Developers should find each file that will be affected by the fix and "branch" it. Doing this creates a separate copy of that file in the patch project, which you can then modify as necessary to make the patch without either affecting or being affected by changes made to that file in the ongoing project. This is what Microsoft best documents and suggests.

You could also "un-pin" rather than "branch" the file. Since the single file is shared between the patch project and the ongoing project, fixes you make will automatically also appear in the ongoing project. However, since an un-pinned file immediately floats up to the tip version, all changes made to that file as part of ongoing development in either the past or the future will also appear in the patch. In other words your patch may contain more changes than you bargained for. And if your software product is not carefully modularized, the changes imported from the ongoing project may depend on changes in other files that won't be touched by the fix and so won't be un-pinned, with the result that the patch project won't even compile. Although the Microsoft documentation seems to describe this method, it never explicitly recommends doing exactly this, perhaps because of the very negative side effects that sometimes result.

The alternative method is to "share and branch" the entire ongoing project to create the patch project. This creates a separate copy of every file, so there's no chance a change made for one project can accidentally appear in the other project. This is conceptually simpler. And it's operationally simpler for developers since they never have to worry about un-pinning or branching a file. Also they never have to debug problems caused by getting only part of a change. Its biggest drawback is that it takes up more disk space since there are two copies ovf every file even though most of them are identical.

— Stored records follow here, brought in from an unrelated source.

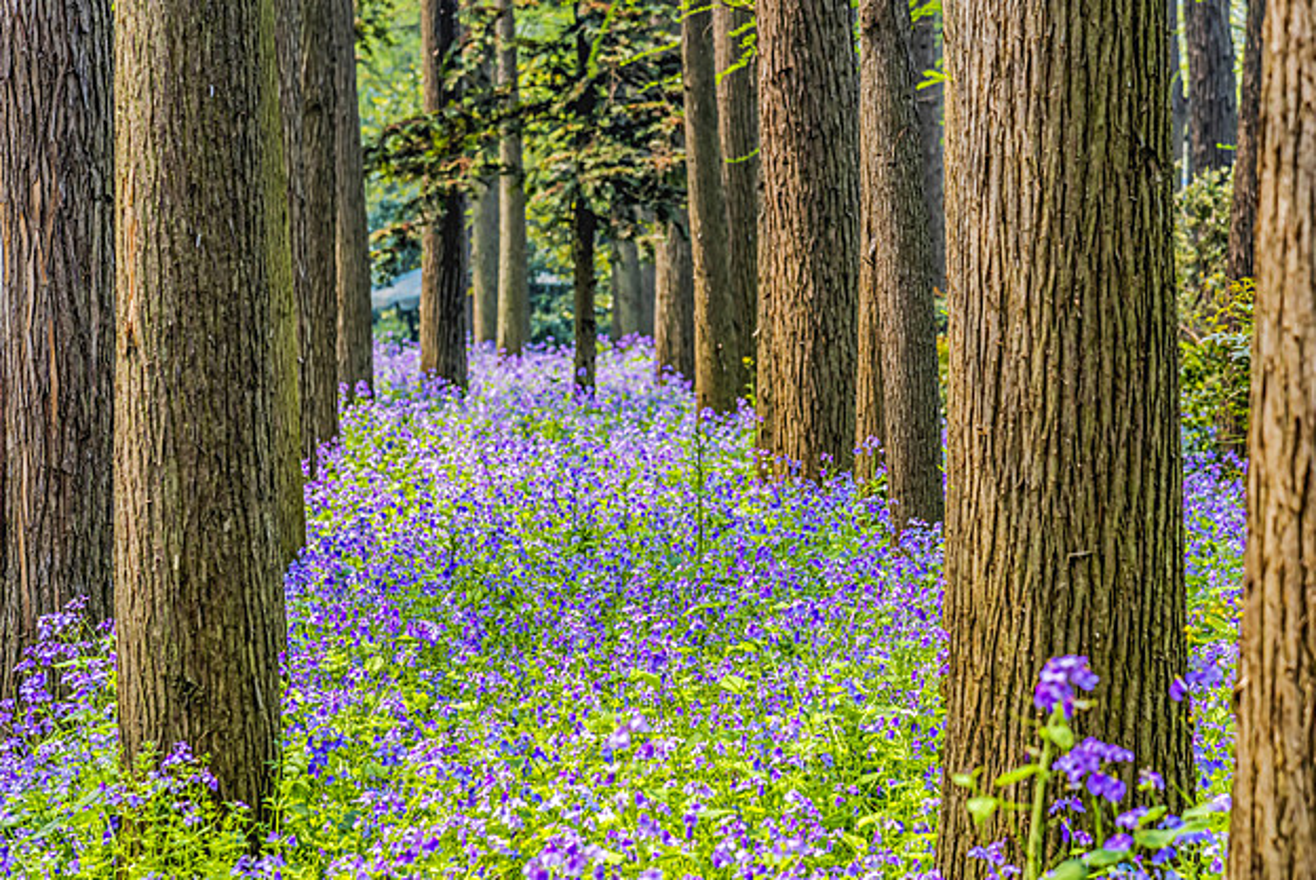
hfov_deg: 17.1
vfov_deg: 11.4
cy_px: 440
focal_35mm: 120
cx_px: 658
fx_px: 4390
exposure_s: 1/200
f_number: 8
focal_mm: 120
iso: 100
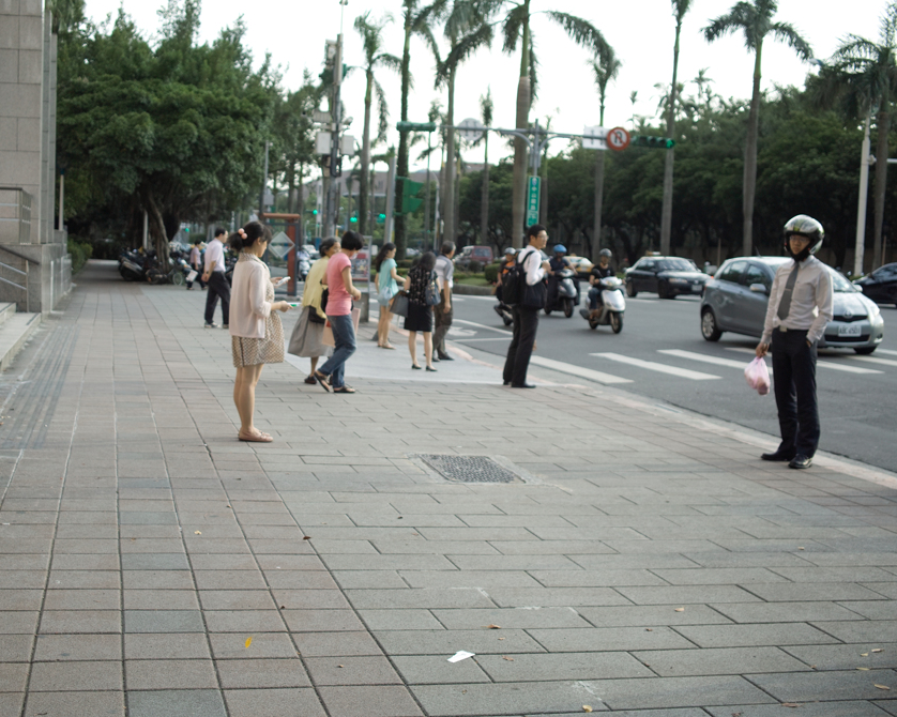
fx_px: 1247
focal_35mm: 47
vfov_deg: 32.1
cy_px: 362
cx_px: 376
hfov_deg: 39.4
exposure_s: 1/400
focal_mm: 24.2
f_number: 2.8
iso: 100
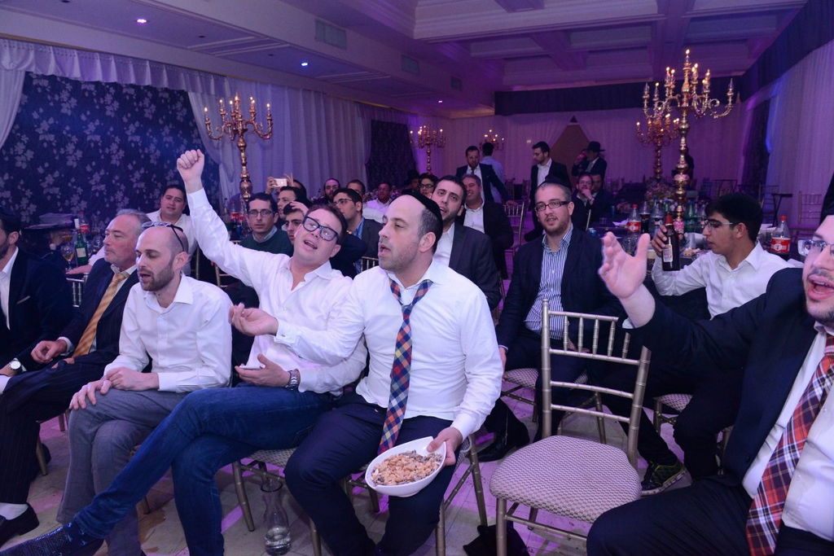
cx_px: 417
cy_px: 278
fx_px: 556
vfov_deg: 53.1
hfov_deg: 73.7
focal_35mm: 24
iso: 4000
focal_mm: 24
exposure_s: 1/125
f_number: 5.6
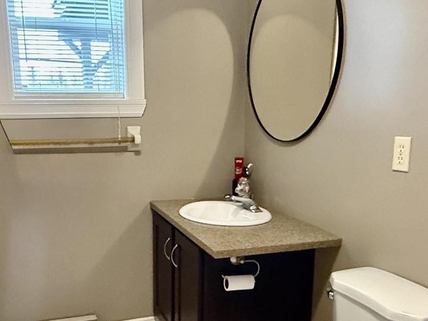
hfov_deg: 45.7
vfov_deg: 34.6
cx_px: 188
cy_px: 228
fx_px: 507
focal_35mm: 41
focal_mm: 2.22
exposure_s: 1/60
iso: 1000
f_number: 2.2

Another perceived drawback of the "branch" method is it doesn't even try to propagate fixes from the patch project into the ongoing project. But this is a false dichotomy, as the "pin" method doesn't do a very good job of propagating fixes forward either. It simply isn't true that VSS can be easily set up to propagate all fixes forward, although some VSS literature seems to suggest just that. The best way to propagate fixes forward without double-entering them is with the VSS "Merge Branches" function. This takes the changes you made for a patch line by line and attempts to insert them into the ongoing version without destroying other changes that are already in the ongoing version. If VSS can do this automatically, it will. If VSS isn't sure what to do it will toss the hard decisions back to a developer with its Visual Merge.

Some VSS users feel that in this day of very large relatively inexpensive disks, the "pin" method is no longer worth the extra developer attention it requires.